▸ **About this task**
Copy the text of all the records below line for line, leaving the pictures out.

[[ Supplied data, beginning ]]

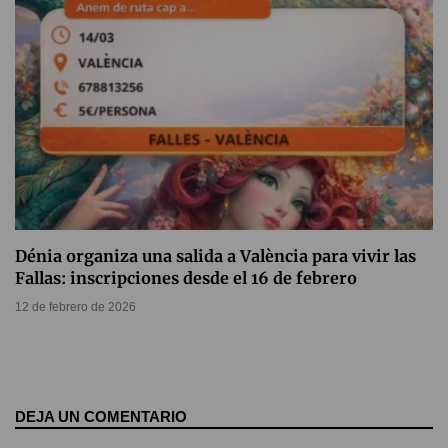
Dénia organiza una salida a València para vivir las
Fallas: inscripciones desde el 16 de febrero
12 de febrero de 2026
DEJA UN COMENTARIO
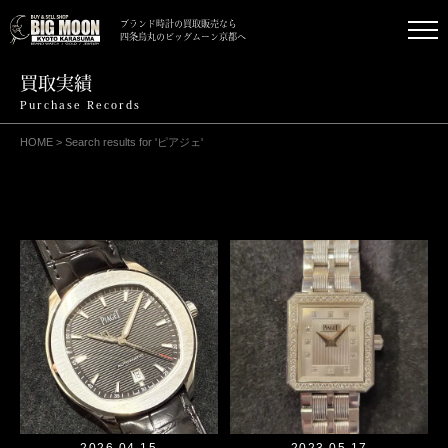
ブランド時計の買取販売なら
四条烏丸のビッグムーン京都へ
買取実績
Purchase Records
HOME
>
Search results for 'ピアジェ'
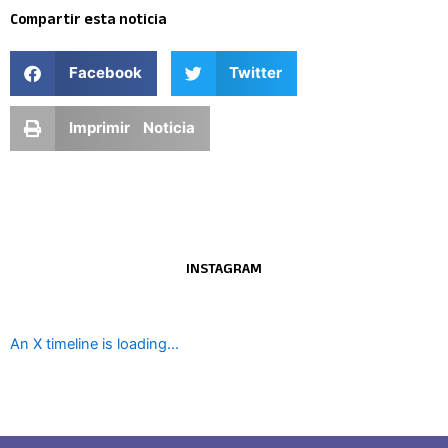
Compartir esta noticia
Facebook
Twitter
Imprimir Noticia
INSTAGRAM
An X timeline is loading...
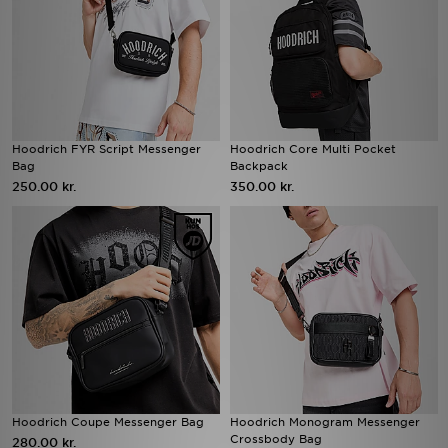
Hoodrich FYR Script Messenger
Hoodrich Core Multi Pocket
Bag
Backpack
250.00 kr.
350.00 kr.
Hoodrich Coupe Messenger Bag
Hoodrich Monogram Messenger
Crossbody Bag
280.00 kr.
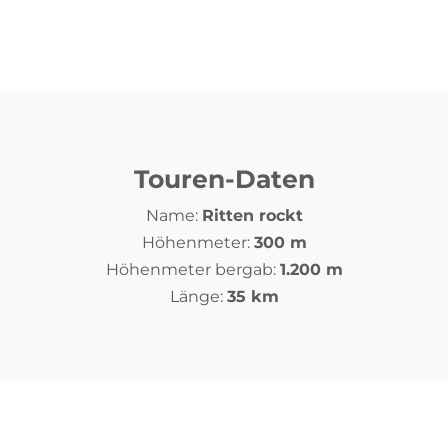
Touren-Daten
Name:
Ritten rockt
Höhenmeter:
300 m
Höhenmeter bergab:
1.200 m
Länge:
35 km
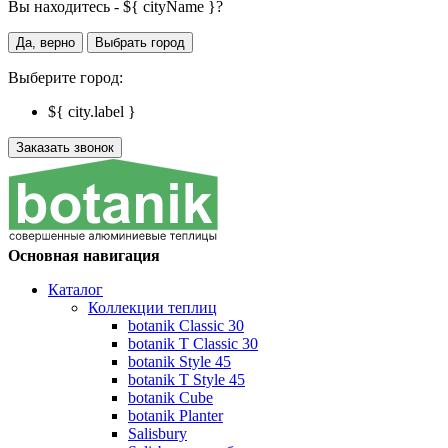
Вы находитесь - ${ cityName }?
Да, верно
Выбрать город
Выберите город:
${ city.label }
Заказать звонок
Основная навигация
Каталог
Коллекции теплиц
botanik Classic 30
botanik T Classic 30
botanik Style 45
botanik Т Style 45
botanik Cube
botanik Planter
Salisbury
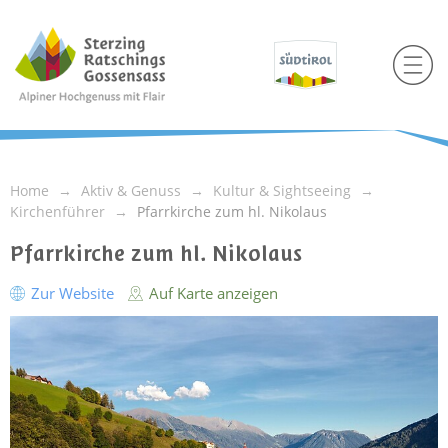
Home
Aktiv & Genuss
Kultur & Sightseeing
Kirchenführer
Pfarrkirche zum hl. Nikolaus
Pfarrkirche zum hl. Nikolaus
Zur Website
Auf Karte anzeigen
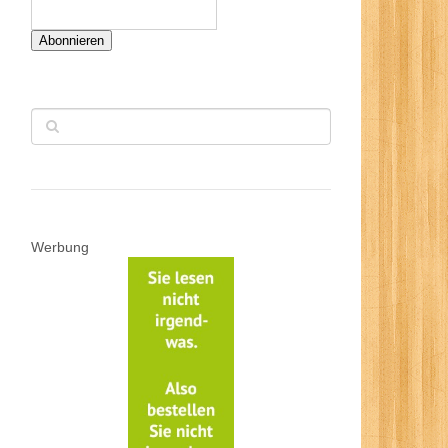
Abonnieren
Werbung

[[ Supplied data, end ]]

▸ **Solution below**
Dénia organiza una salida a València para vivir las
Fallas: inscripciones desde el 16 de febrero
12 de febrero de 2026
DEJA UN COMENTARIO
ブランド時計の買取販売なら
四条烏丸のビッグムーン京都へ
買取実績
Purchase Records
HOME
>
Search results for 'ピアジェ'
Compartir esta noticia
Facebook
Twitter
Imprimir Noticia
INSTAGRAM
An X timeline is loading...
Hoodrich FYR Script Messenger
Hoodrich Core Multi Pocket
Bag
Backpack
250.00 kr.
350.00 kr.
Hoodrich Coupe Messenger Bag
Hoodrich Monogram Messenger
Crossbody Bag
280.00 kr.
Touren-Daten
Name:
Ritten rockt
Höhenmeter:
300 m
Höhenmeter bergab:
1.200 m
Länge:
35 km
Вы находитесь - ${ cityName }?
Да, верно
Выбрать город
Выберите город:
${ city.label }
Заказать звонок
Основная навигация
Каталог
Коллекции теплиц
botanik Classic 30
botanik T Classic 30
botanik Style 45
botanik Т Style 45
botanik Cube
botanik Planter
Salisbury
Home
Aktiv & Genuss
Kultur & Sightseeing
Kirchenführer
Pfarrkirche zum hl. Nikolaus
Pfarrkirche zum hl. Nikolaus
Zur Website
Auf Karte anzeigen
Abonnieren
Werbung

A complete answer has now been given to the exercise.